Channels of Recruitment:
Army recruiters heavily rely on their internal and external environments to source candidates. They tap into the High Schools, Colleges, Universities and community events to identify their prospects. Any candidate, who interacts with a cyber recruiter by visiting Army’s website, is referred to a local recruiter; who then interviews, tests and finally prepares the enlistment packet for the candidate. Army also operates about 1,600 recruiting stations across the country and overseas that welcome walk-in candidates for any questions about the service.
There are three major challenges that these recruiters pointed out during our discussion:
- Competition within the branches of military: When it comes to recruiting, the Army recruiters face a fierce competition from other branches of the military. The Air Force, Navy and Marine Corps essentially target the same pool of candidates as the Army does. We, in the civilian world also compete on a regular basis with the Army and other branches of the Military for qualified candidates. According to the website of the Under Secretary for Personnel and Readiness (http://www.defenselink.mil/prhome/docs/NumericGoalsAchievementSince80.pdf) the Army had a target of 80,000, the Navy - 39,000, Marine Corps - 37,967 and the Air Force had an objective of 27,800 enlistees in the year 2008.
- Tests and ASVAB: Many candidates who show an interest to enlist are unable to pass the ASVAB or Medical or the background checks test. This has come across a major challenge because an applicant’s inability to pass any one of tests means rejection.
- Support Groups: Supports groups i.e. family and friends play a very important role in decision making. Candidates who enlist generally have a strong support of family and friends. But in many other cases, the support group also plays a role in the decision otherwise.
Goals, Performance Evaluation, Training and Career
Recruiting Stations operate with a strike team or a task force approach in the field that we often lack in the corporate space. A larger recruiting team at a station is generally divided smaller teams that have their own targets within their geographical territory. Each recruiter then has his or her own defined target.

◆ Entries supplied:
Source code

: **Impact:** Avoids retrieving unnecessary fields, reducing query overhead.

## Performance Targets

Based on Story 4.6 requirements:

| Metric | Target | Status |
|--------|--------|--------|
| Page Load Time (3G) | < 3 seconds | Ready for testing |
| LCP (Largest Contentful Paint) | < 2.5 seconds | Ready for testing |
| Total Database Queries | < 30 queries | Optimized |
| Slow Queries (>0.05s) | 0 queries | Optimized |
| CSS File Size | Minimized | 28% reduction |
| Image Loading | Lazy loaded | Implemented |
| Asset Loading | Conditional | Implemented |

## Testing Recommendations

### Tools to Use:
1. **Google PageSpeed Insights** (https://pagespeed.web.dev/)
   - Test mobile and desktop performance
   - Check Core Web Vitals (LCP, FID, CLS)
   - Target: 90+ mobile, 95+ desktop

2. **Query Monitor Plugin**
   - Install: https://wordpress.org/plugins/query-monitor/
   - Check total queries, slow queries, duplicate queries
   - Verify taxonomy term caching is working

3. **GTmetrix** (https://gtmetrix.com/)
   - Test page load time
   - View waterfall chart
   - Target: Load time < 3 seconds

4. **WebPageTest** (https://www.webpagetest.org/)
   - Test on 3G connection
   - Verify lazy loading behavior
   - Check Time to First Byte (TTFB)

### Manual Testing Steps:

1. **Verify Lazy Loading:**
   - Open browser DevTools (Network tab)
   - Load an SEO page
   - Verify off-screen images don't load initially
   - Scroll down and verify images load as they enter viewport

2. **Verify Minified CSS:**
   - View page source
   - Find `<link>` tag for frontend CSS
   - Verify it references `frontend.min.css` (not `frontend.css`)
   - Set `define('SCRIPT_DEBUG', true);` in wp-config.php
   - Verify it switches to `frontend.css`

◆ Assigned task: Extract the part of the Army recruiting text that begins at the words "Goals, Performance Evaluation, Training" and ends after "own defined target.". The records have no connection to the Army recruiting text.

◆ Exercise answer:
Goals, Performance Evaluation, Training and Career
Recruiting Stations operate with a strike team or a task force approach in the field that we often lack in the corporate space. A larger recruiting team at a station is generally divided smaller teams that have their own targets within their geographical territory. Each recruiter then has his or her own defined target.